Les attentats ne sont pas aux cœurs de la série, ce n’est qu’un point de départ pour mettre les choses en situation et comprendre ce qui se passe dans la tête des personnages. Ariane était à l’hôpital la nuit même où ont eu lieu les attaques du Bataclan et elle a dû opérer des victimes et Adel faisait partie de l’équipe d’intervention. Cet événement n’est pas la source de leur trauma mais il y contribue grandement et a déclenché des angoisses. En ça, la série pose un véritable regard sur la société à travers la thérapie de ces patients perdus et parfois brisés.
Chaque semaine, le Dr Dayan absorbe les témoignages, les colères et les maux intenses de ses patients. Il les analyse, les scrute, les conseille et tente de ne jamais les juger, même s’il est parfois difficile de rester partial ou de ne pas s’impliquer personnellement. Sans trop en dire sur ce qu’il se passe, il risque d’en payer le prix.
Des acteurs brillants
Comme l’a dit Eric Toledano durant une rencontre avec la presse, « L’idée, c’est de raconter comment un événement extérieur fait remonter des traumatismes intérieurs » et c’est exactement ce que fait la série. Tout comme ses patients, les attentats, qui sont un événement extérieur, vont déclencher quelques choses chez Dayan et il va retourner consulter. Il reste humain et il n’est pas immunisé par rapport à ce qui se passe autour de lui..
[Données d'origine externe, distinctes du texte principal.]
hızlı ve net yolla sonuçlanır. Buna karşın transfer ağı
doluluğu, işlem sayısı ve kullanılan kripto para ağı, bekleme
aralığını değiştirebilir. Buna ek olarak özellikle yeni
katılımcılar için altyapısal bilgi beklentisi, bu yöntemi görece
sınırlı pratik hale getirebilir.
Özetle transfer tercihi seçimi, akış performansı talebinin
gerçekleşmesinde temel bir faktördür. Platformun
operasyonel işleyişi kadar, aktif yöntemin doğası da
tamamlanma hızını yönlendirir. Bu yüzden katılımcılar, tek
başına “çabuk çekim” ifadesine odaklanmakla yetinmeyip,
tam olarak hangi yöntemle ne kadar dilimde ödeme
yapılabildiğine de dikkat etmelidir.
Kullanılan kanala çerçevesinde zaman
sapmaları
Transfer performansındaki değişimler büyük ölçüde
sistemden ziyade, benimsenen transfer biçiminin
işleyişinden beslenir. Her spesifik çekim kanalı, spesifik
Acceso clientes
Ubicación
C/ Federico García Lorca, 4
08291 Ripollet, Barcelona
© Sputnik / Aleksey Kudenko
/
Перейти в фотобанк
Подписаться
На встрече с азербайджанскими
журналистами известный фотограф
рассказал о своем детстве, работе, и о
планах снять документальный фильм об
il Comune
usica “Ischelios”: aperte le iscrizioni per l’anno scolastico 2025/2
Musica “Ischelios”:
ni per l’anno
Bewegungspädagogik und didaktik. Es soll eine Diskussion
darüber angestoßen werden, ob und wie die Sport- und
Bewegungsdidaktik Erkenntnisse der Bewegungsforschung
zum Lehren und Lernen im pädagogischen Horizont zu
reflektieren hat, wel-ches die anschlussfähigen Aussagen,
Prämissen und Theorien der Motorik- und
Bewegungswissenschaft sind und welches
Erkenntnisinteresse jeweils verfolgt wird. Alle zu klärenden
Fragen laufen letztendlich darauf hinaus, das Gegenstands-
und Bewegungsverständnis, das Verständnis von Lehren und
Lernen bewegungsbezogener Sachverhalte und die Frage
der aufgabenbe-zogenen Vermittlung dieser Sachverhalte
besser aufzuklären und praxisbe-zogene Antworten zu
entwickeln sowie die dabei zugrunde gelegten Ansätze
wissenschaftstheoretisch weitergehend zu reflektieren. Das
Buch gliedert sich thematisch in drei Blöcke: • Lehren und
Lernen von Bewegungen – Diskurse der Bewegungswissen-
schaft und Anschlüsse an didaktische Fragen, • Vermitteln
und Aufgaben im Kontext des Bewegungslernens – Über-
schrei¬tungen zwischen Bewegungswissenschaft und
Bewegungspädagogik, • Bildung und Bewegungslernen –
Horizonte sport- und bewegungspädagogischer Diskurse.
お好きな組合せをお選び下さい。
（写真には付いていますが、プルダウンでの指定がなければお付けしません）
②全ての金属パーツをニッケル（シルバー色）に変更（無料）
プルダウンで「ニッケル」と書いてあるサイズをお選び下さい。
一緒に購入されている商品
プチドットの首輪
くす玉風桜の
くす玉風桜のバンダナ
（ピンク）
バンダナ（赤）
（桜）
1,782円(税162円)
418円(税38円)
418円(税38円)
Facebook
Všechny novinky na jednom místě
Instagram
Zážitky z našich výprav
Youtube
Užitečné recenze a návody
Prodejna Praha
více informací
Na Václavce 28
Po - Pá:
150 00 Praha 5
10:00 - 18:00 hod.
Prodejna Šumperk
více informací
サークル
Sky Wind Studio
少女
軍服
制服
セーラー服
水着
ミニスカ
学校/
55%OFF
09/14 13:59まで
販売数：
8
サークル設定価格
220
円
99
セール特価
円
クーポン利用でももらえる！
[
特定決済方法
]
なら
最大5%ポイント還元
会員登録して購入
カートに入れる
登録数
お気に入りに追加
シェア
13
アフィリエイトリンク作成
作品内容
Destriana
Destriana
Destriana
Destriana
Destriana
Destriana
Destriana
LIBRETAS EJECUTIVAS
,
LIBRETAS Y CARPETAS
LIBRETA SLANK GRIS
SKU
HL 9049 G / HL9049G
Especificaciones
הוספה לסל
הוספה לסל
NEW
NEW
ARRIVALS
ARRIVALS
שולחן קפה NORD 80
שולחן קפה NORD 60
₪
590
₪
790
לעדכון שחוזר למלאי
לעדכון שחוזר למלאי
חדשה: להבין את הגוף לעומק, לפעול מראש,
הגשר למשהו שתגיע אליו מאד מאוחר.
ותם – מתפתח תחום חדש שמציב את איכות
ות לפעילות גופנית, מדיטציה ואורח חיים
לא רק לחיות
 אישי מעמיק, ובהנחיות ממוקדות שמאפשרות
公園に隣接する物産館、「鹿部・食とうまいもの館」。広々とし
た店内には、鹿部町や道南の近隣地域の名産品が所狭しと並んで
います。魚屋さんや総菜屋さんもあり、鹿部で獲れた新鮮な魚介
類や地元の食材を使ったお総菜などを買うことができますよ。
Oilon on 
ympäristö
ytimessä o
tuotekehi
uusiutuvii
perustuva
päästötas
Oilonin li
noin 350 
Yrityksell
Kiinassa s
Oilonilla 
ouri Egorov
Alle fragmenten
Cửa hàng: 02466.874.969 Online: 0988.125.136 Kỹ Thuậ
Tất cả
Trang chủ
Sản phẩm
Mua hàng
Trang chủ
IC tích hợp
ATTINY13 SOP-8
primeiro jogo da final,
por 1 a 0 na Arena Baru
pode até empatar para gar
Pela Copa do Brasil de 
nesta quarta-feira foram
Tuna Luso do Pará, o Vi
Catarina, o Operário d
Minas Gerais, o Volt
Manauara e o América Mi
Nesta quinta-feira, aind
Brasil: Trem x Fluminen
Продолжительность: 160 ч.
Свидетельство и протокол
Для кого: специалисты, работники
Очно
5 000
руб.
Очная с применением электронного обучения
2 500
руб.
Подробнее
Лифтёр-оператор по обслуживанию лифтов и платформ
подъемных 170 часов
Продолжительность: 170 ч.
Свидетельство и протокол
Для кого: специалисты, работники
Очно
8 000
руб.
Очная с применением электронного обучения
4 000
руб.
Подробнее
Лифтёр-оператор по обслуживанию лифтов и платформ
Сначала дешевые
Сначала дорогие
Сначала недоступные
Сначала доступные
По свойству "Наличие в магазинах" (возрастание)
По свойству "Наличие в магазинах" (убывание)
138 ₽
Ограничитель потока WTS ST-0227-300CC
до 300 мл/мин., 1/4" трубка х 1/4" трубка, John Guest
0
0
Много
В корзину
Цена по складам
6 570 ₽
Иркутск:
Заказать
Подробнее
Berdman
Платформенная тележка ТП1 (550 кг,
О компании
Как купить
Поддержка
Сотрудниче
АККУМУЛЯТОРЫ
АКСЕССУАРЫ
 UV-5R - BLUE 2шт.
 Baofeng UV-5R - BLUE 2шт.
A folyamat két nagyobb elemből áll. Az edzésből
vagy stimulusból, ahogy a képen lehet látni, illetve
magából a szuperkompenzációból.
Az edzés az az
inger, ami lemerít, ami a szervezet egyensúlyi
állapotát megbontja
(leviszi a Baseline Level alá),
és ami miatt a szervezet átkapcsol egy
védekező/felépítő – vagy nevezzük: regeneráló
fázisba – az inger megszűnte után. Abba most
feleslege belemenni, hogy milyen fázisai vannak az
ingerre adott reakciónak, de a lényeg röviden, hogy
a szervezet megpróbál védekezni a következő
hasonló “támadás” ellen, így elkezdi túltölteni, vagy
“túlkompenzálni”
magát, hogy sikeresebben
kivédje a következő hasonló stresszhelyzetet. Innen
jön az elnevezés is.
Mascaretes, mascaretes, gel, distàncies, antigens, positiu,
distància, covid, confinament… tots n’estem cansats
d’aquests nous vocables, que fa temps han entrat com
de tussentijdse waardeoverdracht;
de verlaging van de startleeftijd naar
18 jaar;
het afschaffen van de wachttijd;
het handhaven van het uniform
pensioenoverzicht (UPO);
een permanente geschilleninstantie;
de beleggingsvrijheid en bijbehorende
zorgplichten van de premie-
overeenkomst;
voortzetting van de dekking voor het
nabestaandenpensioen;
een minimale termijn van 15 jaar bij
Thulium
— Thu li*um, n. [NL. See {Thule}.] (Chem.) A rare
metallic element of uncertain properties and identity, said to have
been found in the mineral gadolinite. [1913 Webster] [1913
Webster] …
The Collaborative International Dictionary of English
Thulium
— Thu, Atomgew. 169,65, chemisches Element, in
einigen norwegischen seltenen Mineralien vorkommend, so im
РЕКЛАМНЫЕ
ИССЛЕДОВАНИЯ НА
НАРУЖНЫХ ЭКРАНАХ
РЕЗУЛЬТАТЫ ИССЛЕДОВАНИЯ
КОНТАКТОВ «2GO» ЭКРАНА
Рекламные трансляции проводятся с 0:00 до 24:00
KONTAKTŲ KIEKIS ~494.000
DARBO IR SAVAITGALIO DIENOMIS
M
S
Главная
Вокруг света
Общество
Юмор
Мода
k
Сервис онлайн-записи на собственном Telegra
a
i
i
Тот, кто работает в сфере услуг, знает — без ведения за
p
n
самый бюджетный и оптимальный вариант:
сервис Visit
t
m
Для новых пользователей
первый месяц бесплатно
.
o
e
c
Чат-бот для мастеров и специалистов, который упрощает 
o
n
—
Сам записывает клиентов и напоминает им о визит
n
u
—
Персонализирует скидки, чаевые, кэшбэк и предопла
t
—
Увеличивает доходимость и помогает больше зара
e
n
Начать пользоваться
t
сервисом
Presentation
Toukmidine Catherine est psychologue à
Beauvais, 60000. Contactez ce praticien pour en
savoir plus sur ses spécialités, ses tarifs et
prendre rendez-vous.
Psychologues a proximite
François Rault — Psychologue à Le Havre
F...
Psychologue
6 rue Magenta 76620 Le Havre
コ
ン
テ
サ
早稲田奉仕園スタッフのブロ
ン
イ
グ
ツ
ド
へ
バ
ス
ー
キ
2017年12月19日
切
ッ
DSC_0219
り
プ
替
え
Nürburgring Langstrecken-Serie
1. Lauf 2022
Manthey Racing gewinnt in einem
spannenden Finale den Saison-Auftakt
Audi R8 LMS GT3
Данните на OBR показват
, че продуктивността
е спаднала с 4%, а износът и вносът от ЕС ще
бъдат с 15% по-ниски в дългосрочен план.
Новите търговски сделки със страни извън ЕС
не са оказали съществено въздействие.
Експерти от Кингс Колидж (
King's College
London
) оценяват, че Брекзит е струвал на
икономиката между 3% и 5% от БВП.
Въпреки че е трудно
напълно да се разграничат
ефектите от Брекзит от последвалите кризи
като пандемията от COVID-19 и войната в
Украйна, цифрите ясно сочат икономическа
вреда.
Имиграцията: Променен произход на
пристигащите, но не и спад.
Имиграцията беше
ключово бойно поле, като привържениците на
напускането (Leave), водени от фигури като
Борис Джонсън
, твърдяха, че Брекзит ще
Les acteurs sont tous brillants. Ils incarnent leur personnage avec énormément de conviction, ce qui n’est pas évident parce que tout est dépouillé, c’est très cru, à fleur de peau. En Thérapie n’est pas une série comme les autres, il n’y a pas d’action, tout repose sur les dialogues et le jeu des acteurs. La mise en scène très épurée, mais efficace, se rapproche plus d’une pièce de théâtre que d’une série. On est enfermé la plupart du temps dans le bureau du Dr Dayan et c’est presque une mise à nu pour les personnages qui parlent de leurs traumatismes les plus profonds. Des traumatismes qui pourraient bien résonner avec le public qui les regarde.
C’est pour cela qu’il est vraiment déconseillé de regarder les 35 épisodes de la série d’une traite. Cinq épisodes à la fois est vraiment le rythme conseillé pour éviter de plonger dans la déprime. Evidemment la série est déjà disponible dans son intégralité sur Arte.tv et il est vrai que les épisodes s’enchainent facilement, on se laisse vite happer. Mais pour votre santé mentale, il est conseillé de faire des pauses au moins tous les 5 épisodes histoire de reprendre vos esprits et de ne pas sombrer.
En Thérapie est disponible en intégralité sur la plateforme Arte.tv. La série sera diffusée à l’antenne tous les jeudis à 20h55 à partir de ce soir, 4 février à raison de 5 épisodes par semaine.